Given passage

Before: O'Connell, P.J., and White and Smolenski, JJ.
In this consolidated case, defendants appeal as of right from a circuit court order granting plaintiff's motion for summary disposition. Under MCR 7.215(I)(1), we are bound to follow the rule established in Oakland Co Treasurer v Title Office, Inc, 245 Mich. App. 196; 627 N.W.2d 317 (2001), and therefore must affirm the circuit court's order. However, if not for the effect of MCR 7.215(I)(1), we would reverse the circuit court's order and remand for entry of summary disposition in favor of defendants. Therefore, we request that the chief judge of this Court convene a special panel to address this issue, as provided in MCR 7.215(I)(3).

Stored entries
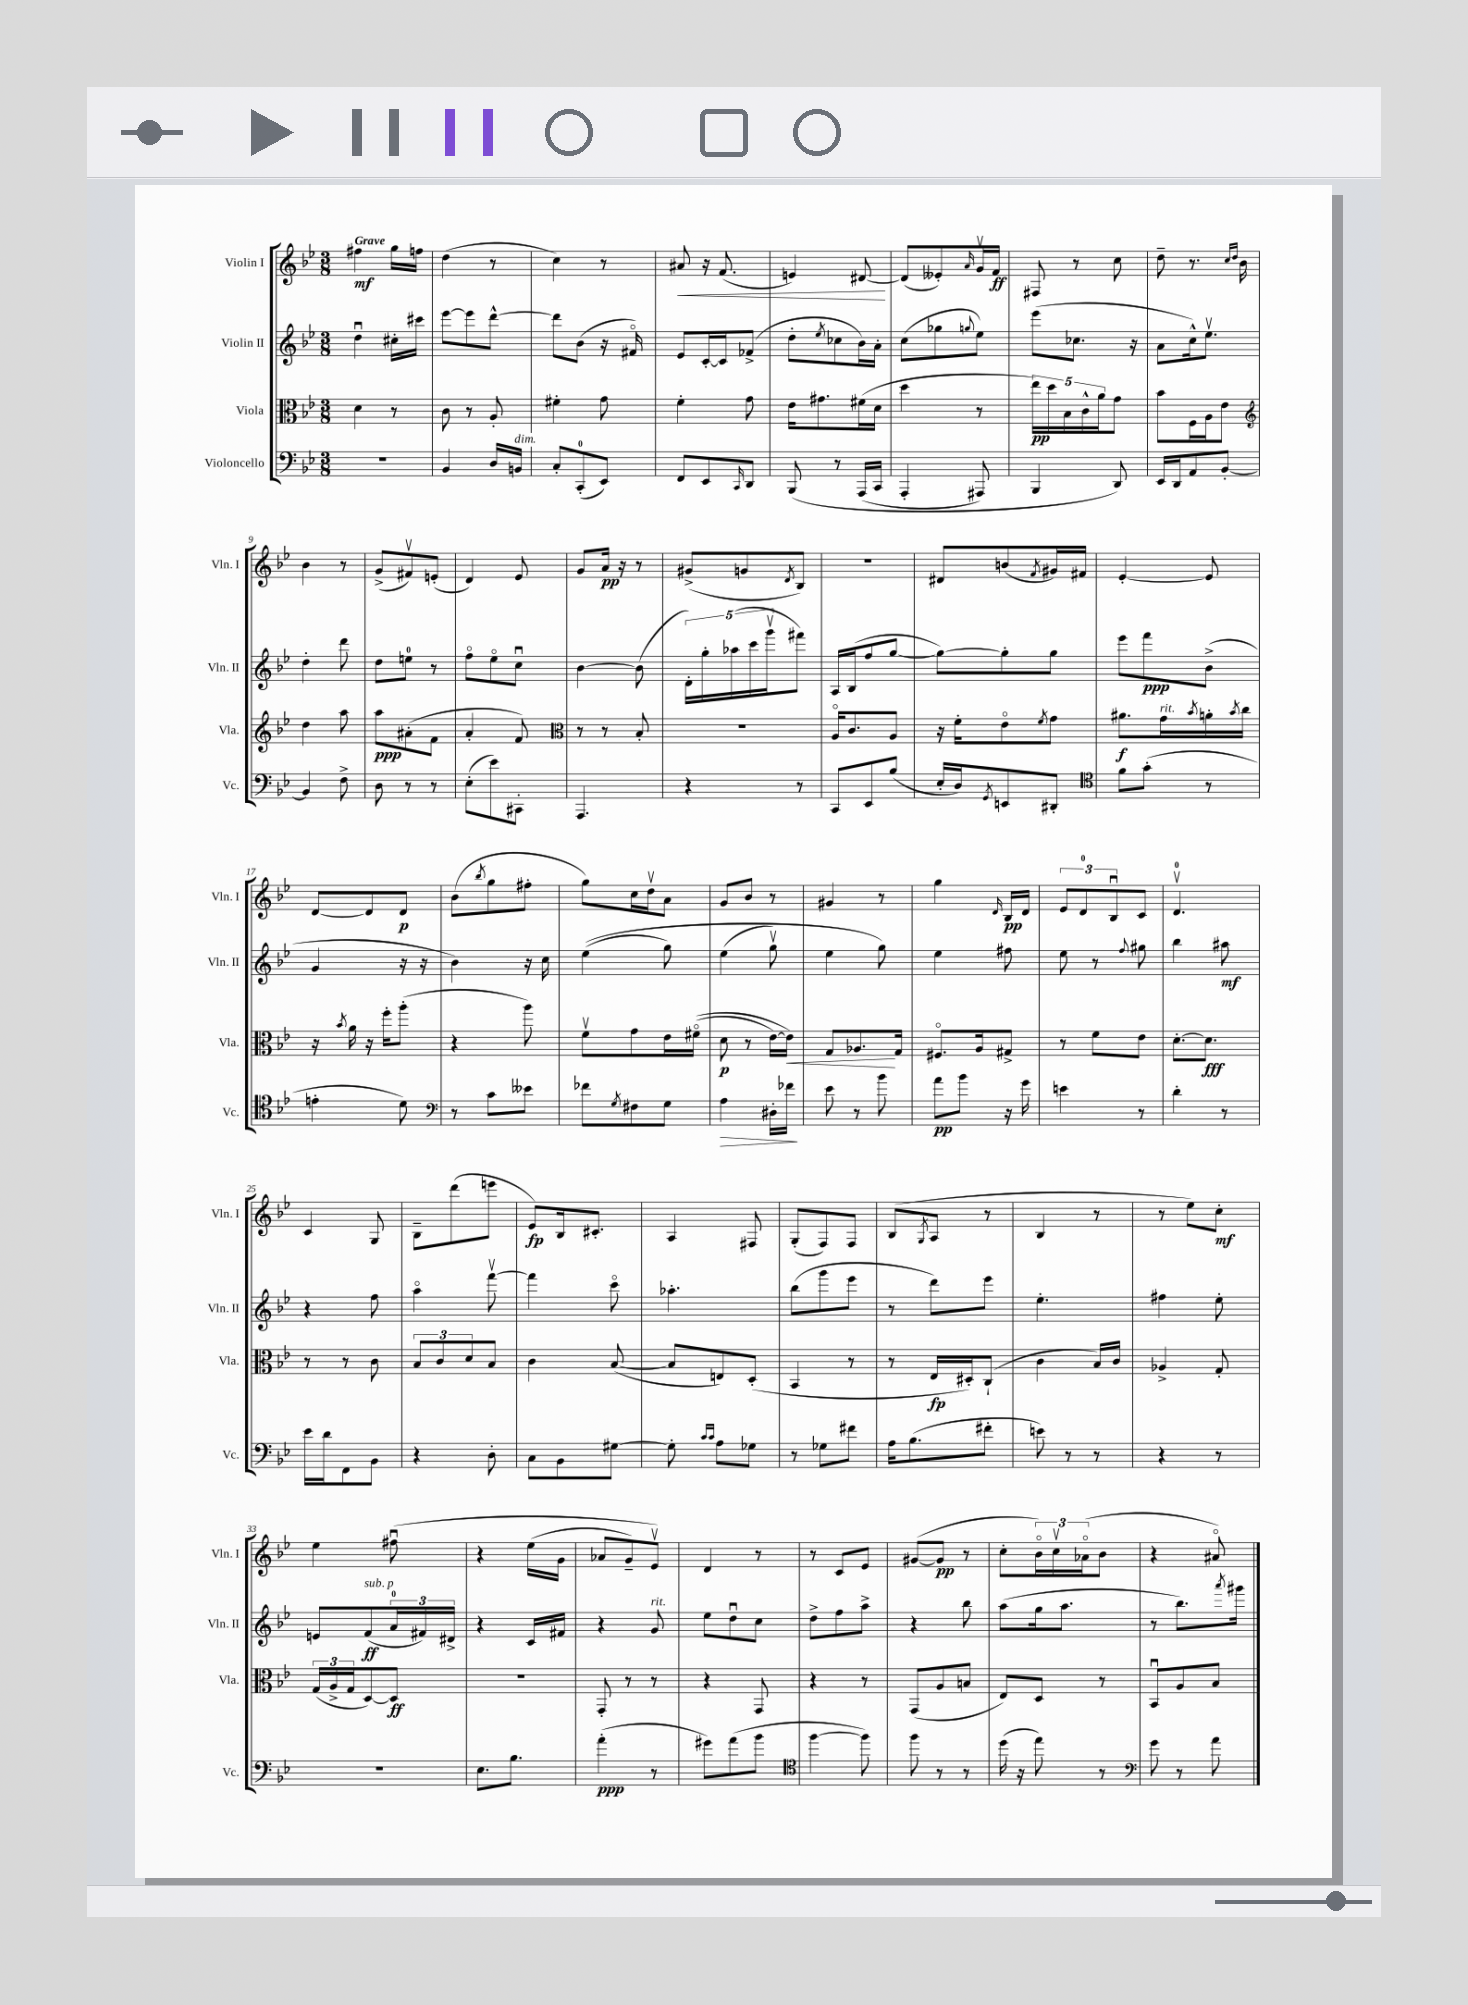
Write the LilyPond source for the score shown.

<<
\new StaffGroup <<
\new Staff = "s0" \with { instrumentName = "Violin I" shortInstrumentName = "Vln. I" } {
    \clef treble \key bes \major \numericTimeSignature \time 3/8 \tempo "Grave"
    fis''4\mf g''16 f''16 |
    d''4( r8 |
    c''4) r8 |
    ais'8\< r16 f'8.( |
    e'4) dis'8~\! |
    dis'8( eeses'8-.) \grace { a'16 } g'16\upbow f'16\ff |
    fis8 r8 c''8 |
    d''8-- r8. \grace { c''16 d''16 } bes'16 |
    bes'4 r8 |
    g'8->( fis'8\upbow) e'8-.( |
    d'4) ees'8 |
    g'8 a'16\pp r16 r8 |
    gis'8->( g'8 \acciaccatura { d'8 } bes8) |
    R4. |
    dis'8 b'8( \acciaccatura { f'8 } gis'16) fis'16 |
    ees'4~-. ees'8 |
    d'8~ d'8 d'8\p |
    bes'8( \acciaccatura { bes''8 } g''8 fis''8-. |
    g''8) c''16 d''16\upbow a'8 |
    g'8 bes'8 r8 |
    gis'4 r8 |
    g''4 \grace { d'16 } bes16\pp d'16 |
    \tuplet 3/2 { ees'8 d'8-0 bes8\downbow } c'8 |
    d'4.-0\upbow |
    c'4 g8 |
    bes8-- d'''8( e'''8 |
    ees'8\fp) bes16 cis'8.-. |
    a4 fis8 |
    g8-.( f8) f8 |
    bes8( \acciaccatura { g8 } a8 r8 |
    bes4 r8 |
    r8 ees''8) c''8-.\mf |
    ees''4 fis''8\downbow\( |
    r4 ees''16( g'16 |
    aes'8 g'8--) ees'8\upbow\) |
    d'4 r8 |
    r8 c'8 ees'8 |
    gis'8~( gis'8\pp r8 |
    c''8-. \tuplet 3/2 { bes'16\flageolet) c''16\upbow aes'16\flageolet( } bes'8 |
    r4 ais'8\flageolet) \bar "|." |
}
\new Staff = "s1" \with { instrumentName = "Violin II" shortInstrumentName = "Vln. II" } {
    \clef treble \key bes \major \numericTimeSignature \time 3/8
    d''4\downbow cis''16-. cis'''16 |
    ees'''8~ ees'''8 d'''8~-^ |
    d'''8 bes'8( r16 fis'16\flageolet) |
    ees'8 c'16~-. c'16 fes'8->( |
    d''8-. \acciaccatura { ees''8 } ces''8 bes'16) a'16-. |
    c''8( ges''8 \appoggiatura { g''8 } ees''8) |
    ees'''8( ces''8. r16 |
    a'8 c''16-^) ees''8.\upbow |
    d''4-. d'''8 |
    d''8 e''8-0 r8 |
    f''8\flageolet ees''8\flageolet c''8\downbow |
    bes'4~ bes'8( |
    \tuplet 5/4 { d'16-.) g''16-. aes''16( c'''16 g'''16\upbow } fis'''8) |
    a16 bes16( f''8 g''8~ |
    g''8~) g''8-. g''8 |
    ees'''8 f'''8\ppp bes'8->( |
    g'4 r16 r16 |
    bes'4) r16 c''16 |
    ees''4(\( g''8) |
    ees''4( g''8\upbow) |
    ees''4 g''8\) |
    ees''4 fis''8 |
    ees''8 r8 \appoggiatura { f''8 } gis''8 |
    bes''4 ais''8\mf |
    r4 f''8 |
    a''4\flageolet f'''8~\upbow |
    f'''4 c'''8\flageolet |
    aes''4.-. |
    bes''8( g'''8 ees'''8 |
    r8 d'''8) ees'''8 |
    ees''4.-. |
    fis''4 ees''8-. |
    e'8 f'8\ff^\markup { \italic "sub. p" }( \tuplet 3/2 { a'16-0 fis'16) dis'16-> } |
    r4 c'16 fis'16 |
    r4 g'8^\markup { \italic "rit." } |
    ees''8 d''8\downbow c''8 |
    d''8-> f''8 a''8-> |
    r4 bes''8 |
    a''8( g''16 a''8. |
    r8 bes''8.) \acciaccatura { a'''8 } gis'''16 \bar "|." |
}
\new Staff = "s2" \with { instrumentName = "Viola" shortInstrumentName = "Vla." } {
    \clef alto \key bes \major \numericTimeSignature \time 3/8
    d'4 r8 |
    c'8 r8 a8-. |
    fis'4-. g'8 |
    f'4-. g'8 |
    ees'16 gis'8. fis'16( d'16 |
    d''4 r8 |
    \tuplet 5/4 { ees''16\pp) d''16 bes16 c'16-^ a'16 } g'8 |
    bes'8 f16 a16 ees'8 |
    \clef treble d''4 a''8 |
    a''8\ppp ais'8-.( f'8 |
    a'4-. f'8) |
    \clef alto r8 r8 bes8-. |
    R4. |
    a16\flageolet c'8. a8 |
    r16 f'16-. ees'8\flageolet \acciaccatura { f'8 } g'8 |
    ais'8.\f g'16^\markup { \italic "rit." } \acciaccatura { bes'8 } a'16-. \acciaccatura { bes'8 } c''16 |
    r16 \acciaccatura { bes'8 } a'16 r16 f''16-. a''8-.( |
    r4 a''8) |
    f'8\upbow g'8 ees'16 fis'16\flageolet(\( |
    d'8\p r8 ees'16~) ees'16\<\) |
    g8 aes8.\! g16 |
    fis8.\flageolet a16 gis8-> |
    r8 f'8 ees'8 |
    d'8.~-. d'8.\fff |
    r8 r8 c'8 |
    \tuplet 3/2 { bes8 c'8 d'8 } bes8 |
    c'4 bes8~( |
    bes8 e8) d8-.( |
    bes,4 r8 |
    r8 ees16\fp dis16-.) c8-!( |
    c'4 bes16) c'16 |
    aes4-> g8-. |
    \tuplet 3/2 { g16( a16-> g16 } d8~) d8\ff |
    R4. |
    g,8-. r8 r8 |
    r4 g,8 |
    r4 r8 |
    g,8( a8 b8 |
    ees8) d8 r8 |
    bes,8\downbow a8 bes8 \bar "|." |
}
\new Staff = "s3" \with { instrumentName = "Violoncello" shortInstrumentName = "Vc." } {
    \clef bass \key bes \major \numericTimeSignature \time 3/8
    R4. |
    bes,4 d16 b,16^\markup { \italic "dim." } |
    c8-. c,8-0-.( ees,8) |
    f,8 ees,8 \grace { c,16 } d,8 |
    bes,,8\( r8 a,,16( c,16 |
    a,,4-. ais,,8) |
    bes,,4 d,8\) |
    ees,16 d,16 a,8 bes,8~-. |
    bes,4 f8-> |
    d8 r8 r8 |
    ees8-.( ees'8) cis,8-. |
    a,,4. |
    r4 r8 |
    c,8 ees,8 bes8( |
    ees16-. d16) \acciaccatura { g,8 } e,8 dis,8-. |
    \clef tenor f'8 g'8-.( r8 |
    e'4-. d'8) |
    \clef bass r8 c'8 eeses'8 |
    fes'8 \acciaccatura { g8 } fis8 g8 |
    a4\> dis16-. fes'16\! |
    ees'8 r8 bes'8 |
    a'8\pp bes'8 r16 g'16 |
    e'4 r8 |
    d'4-. r8 |
    ees'16 d'16 f,8 bes,8 |
    r4 d8-. |
    c8 bes,8 gis8~ |
    gis8-. \grace { c'16 c'16 } a8 ges8 |
    r8 ges8 fis'8 |
    a16 bes8.( fis'8-. |
    e'8) r8 r8 |
    r4 r8 |
    R4. |
    ees8. bes8. |
    a'4-.\ppp( r8 |
    gis'8) a'8( bes'8 |
    \clef tenor f''4~ f''8) |
    f''8 r8 r8 |
    d''16( r16 ees''8) r8 |
    \clef bass g'8 r8 a'8 \bar "|." |
}
>>
>>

What to work on
A - In the court opinion, rewrite the passage beginning at the words "Before: O'Connell, P.J., and" and stopping after "in MCR 7.215(I)(3).", changing "circuit court" to "trial court" throughout.
B - Using the court opinion, decide whether each statement agrees with it, answering yes or no and quoting the deciding words: (i) the court says it must affirm the circuit court's order; (ii) the plaintiff is the party appealing; (iii) the court asks the chief judge to convene a special panel.
C - Continue the court opinion from the point where it ends.
These items were taken from a separate source.

Answers per task
A -
Before: O'Connell, P.J., and White and Smolenski, JJ.
In this consolidated case, defendants appeal as of right from a trial court order granting plaintiff's motion for summary disposition. Under MCR 7.215(I)(1), we are bound to follow the rule established in Oakland Co Treasurer v Title Office, Inc, 245 Mich. App. 196; 627 N.W.2d 317 (2001), and therefore must affirm the trial court's order. However, if not for the effect of MCR 7.215(I)(1), we would reverse the trial court's order and remand for entry of summary disposition in favor of defendants. Therefore, we request that the chief judge of this Court convene a special panel to address this issue, as provided in MCR 7.215(I)(3).

B -
(i) Yes: "and therefore must affirm the circuit court's order."
(ii) No: "defendants appeal as of right from a circuit court order granting plaintiff's motion for summary disposition."
(iii) Yes: "we request that the chief judge of this Court convene a special panel to address this issue."

C -
I. Factual and Procedural Background
Under the Michigan Freedom of Information Act (FOIA), MCL 15.231 et seq., plaintiff requested that each of the defendant county treasurers provide electronic copies of certain property tax records. The county treasurers agreed to provide plaintiff with the requested electronic copies, but notified plaintiff that it would be required to pay the statutorily mandated fee of twenty-five cents a record, pursuant to the transcripts and abstracts of records act (TARA), MCL 48.101. Plaintiff refused to pay the statutorily mandated fee, arguing that the FOIA required the county treasurers to provide the electronic copies for the "actual incremental cost" of reproducing the records. MCL 15.234(1). The county treasurers took the position that one of the exceptions to the FOIA cost provisions applied to plaintiff's request, and that plaintiff would have to pay the fees mandated by the TARA.
Plaintiff's requests apparently covered the entire property tax records of each county, over the span of several years.
Given the voluminous records requested by plaintiff, the statutorily mandated fee would amount to a substantial sum. The Livingston County Treasurer stated, at the time plaintiff filed its request, that the statutory fee for reproduction of its records would amount to $63,750. Likewise, the fee would have reached $33,750 in Van Buren County, $17,332.25 in Allegan County, and $2,502.20 in Ionia County. However, the exact figures change as the counties continue to update their property tax records.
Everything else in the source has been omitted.